In Britain, at least, police are conscious of many of the problems, and there are lots of committees – probably too many – focused on standards, ethics and controls. These committees mean the public has some capacity to know what police are doing, and under what circumstances.

Talk about controls here, and some police will retort that police face the ultimate accountability of having to bring cases before the courts, where they face intense legal scrutiny. But their dodgy data hardly ever comes before the courts. First, much of it is predictive, even if it informs operations. Second, in Australia, police have more or less consciously decided to use the new technology mostly for intelligence purposes, without disclosing to courts or defendants how they discovered vital forensic facts. Thus, if they have used mobile phones, face and number-plate recognition technology, and information obtained from banks – mostly procured informally rather than by documented procedures – they can tell a suspect they have information placing them near the scene of a crime. As often as not, the broad-sweep way of finding suspects through AI allows them to find others at the same location, leaving suspects to infer they were dobbed in, or identified by witnesses.

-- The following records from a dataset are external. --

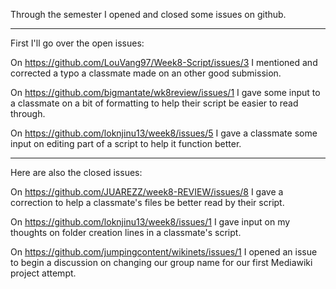 Through the semester I opened and closed some issues on github.

------------------------------

First I'll go over the open issues:

On https://github.com/LouVang97/Week8-Script/issues/3 I mentioned and corrected a typo a classmate made on an other good submission.

On https://github.com/bigmantate/wk8review/issues/1 I gave some input to a classmate on a bit of formatting to help their script be easier to read through.

On https://github.com/loknjinu13/week8/issues/5 I gave a classmate some input on editing part of a script to help it function better.

------------------------------

Here are also the closed issues:

On https://github.com/JUAREZZ/week8-REVIEW/issues/8 I gave a correction to help a classmate's files be better read by their script.

On https://github.com/loknjinu13/week8/issues/1 I gave input on my thoughts on folder creation lines in a classmate's script.

On https://github.com/jumpingcontent/wikinets/issues/1 I opened an issue to begin a discussion on changing our group name for our first Mediawiki project attempt.
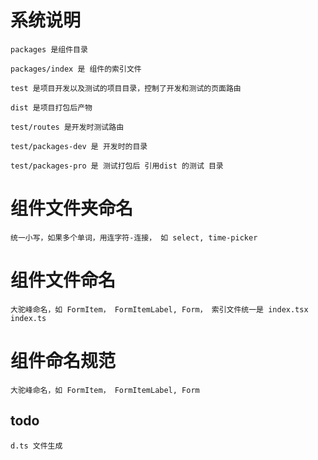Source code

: # 系统说明
    packages 是组件目录

    packages/index 是 组件的索引文件

    test 是项目开发以及测试的项目目录，控制了开发和测试的页面路由

    dist 是项目打包后产物

    test/routes 是开发时测试路由

    test/packages-dev 是 开发时的目录 

    test/packages-pro 是 测试打包后 引用dist 的测试 目录 

    

# 组件文件夹命名
    统一小写，如果多个单词，用连字符-连接， 如 select, time-picker

# 组件文件命名
    大驼峰命名，如 FormItem， FormItemLabel, Form， 索引文件统一是 index.tsx index.ts

# 组件命名规范
    大驼峰命名，如 FormItem， FormItemLabel, Form


## todo 
    d.ts 文件生成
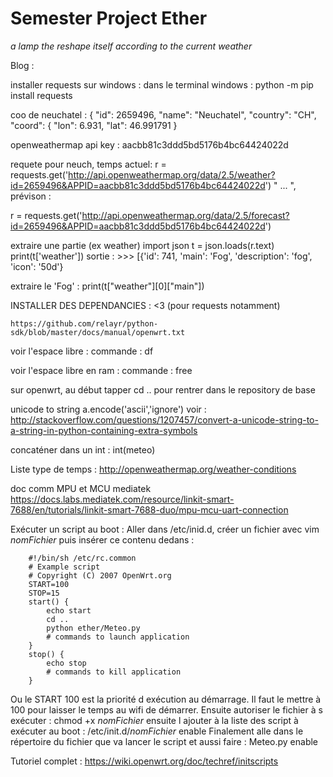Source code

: # Semester Project Ether
_a lamp the reshape itself according to the current weather_

Blog :

installer requests sur windows :
	dans le terminal windows : python -m pip install requests

coo de neuchatel :
	{
    "id": 2659496,
    "name": "Neuchatel",
    "country": "CH",
    "coord": {
      "lon": 6.931,
      "lat": 46.991791
    }

openweathermap api key : aacbb81c3ddd5bd5176b4bc64424022d

requete pour neuch, temps actuel: 
	r = requests.get('http://api.openweathermap.org/data/2.5/weather?id=2659496&APPID=aacbb81c3ddd5bd5176b4bc64424022d')
 " 	...	", prévison :

r = requests.get('http://api.openweathermap.org/data/2.5/forecast?id=2659496&APPID=aacbb81c3ddd5bd5176b4bc64424022d')

extraire une partie (ex weather)
	import json
	t = json.loads(r.text)
	print(t['weather'])
	sortie : >>> [{'id': 741, 'main': 'Fog', 'description': 'fog', 'icon': '50d'}

extraire le 'Fog' :
	print(t["weather"][0]["main"])

INSTALLER DES DEPENDANCIES : <3 (pour requests notamment)

	https://github.com/relayr/python-sdk/blob/master/docs/manual/openwrt.txt

voir l'espace libre : commande : df

voir l'espace libre en ram : commande : free

sur openwrt, au début tapper cd .. pour rentrer dans le repository de base

unicode to string
	a.encode('ascii','ignore') voir : http://stackoverflow.com/questions/1207457/convert-a-unicode-string-to-a-string-in-python-containing-extra-symbols

concaténer dans un int : int(meteo)

Liste type de temps :
	http://openweathermap.org/weather-conditions

doc comm MPU et MCU mediatek
	https://docs.labs.mediatek.com/resource/linkit-smart-7688/en/tutorials/linkit-smart-7688-duo/mpu-mcu-uart-connection

Exécuter un script au boot :
	Aller dans /etc/inid.d, créer un fichier avec vim _nomFichier_ puis insérer ce contenu dedans :
		
		#!/bin/sh /etc/rc.common
		# Example script
		# Copyright (C) 2007 OpenWrt.org
		START=100
		STOP=15
		start() {        
			echo start
			cd ..
			python ether/Meteo.py
			# commands to launch application
		}                
		stop() {          
			echo stop
			# commands to kill application 
		}


Ou le START 100 est la priorité d exécution au démarrage. Il faut le mettre à 100 pour laisser le temps au wifi de démarrer.
Ensuite autoriser le fichier à s exécuter : chmod +x _nomFichier_ ensuite l ajouter à la liste des script à exécuter au boot : 		/etc/init.d/_nomFichier_ enable
Finalement alle dans le répertoire du fichier que va lancer le script et aussi faire : Meteo.py enable

Tutoriel complet : https://wiki.openwrt.org/doc/techref/initscripts
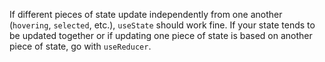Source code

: If different pieces of state update independently from one another (`hovering`, `selected`, etc.), `useState` should work fine. If your state tends to be updated together or if updating one piece of state is based on another piece of state, go with `useReducer`.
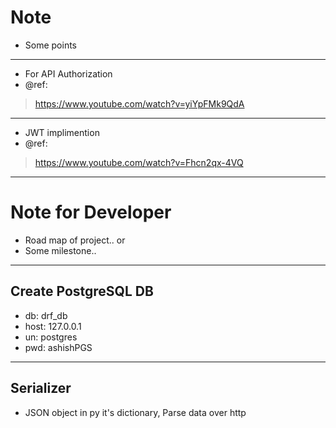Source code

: # Note

- Some points


---
- For API Authorization
- @ref: 
>https://www.youtube.com/watch?v=yiYpFMk9QdA


---
- JWT implimention
- @ref:
>https://www.youtube.com/watch?v=Fhcn2qx-4VQ


---
# Note for Developer

- Road map of project.. or
- Some milestone..


---
## Create PostgreSQL DB
- db: drf_db
- host: 127.0.0.1
- un: postgres
- pwd: ashishPGS 


---
## Serializer 
- JSON object in py it's dictionary, Parse data over http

Called on to justify their use of such powers, one can always expect that someone will point to the “stranger-danger’ crusade against paedophiles abusing children abroad, or access abuse materials. These are, by definition, so wicked, that we are invited to think that any investigative technique is justifiable, even if the crusade leaves entirely neglected the 99 per cent of child sexual abuse victims abused much closer to home, usually by relatives or authority figures. That it is much harder to inspire a moral panic about leaks of government information is one reason why police do not tell you that there are often 100 such trawls of the movements and communications of journalists and public servants for every paedophile hunt.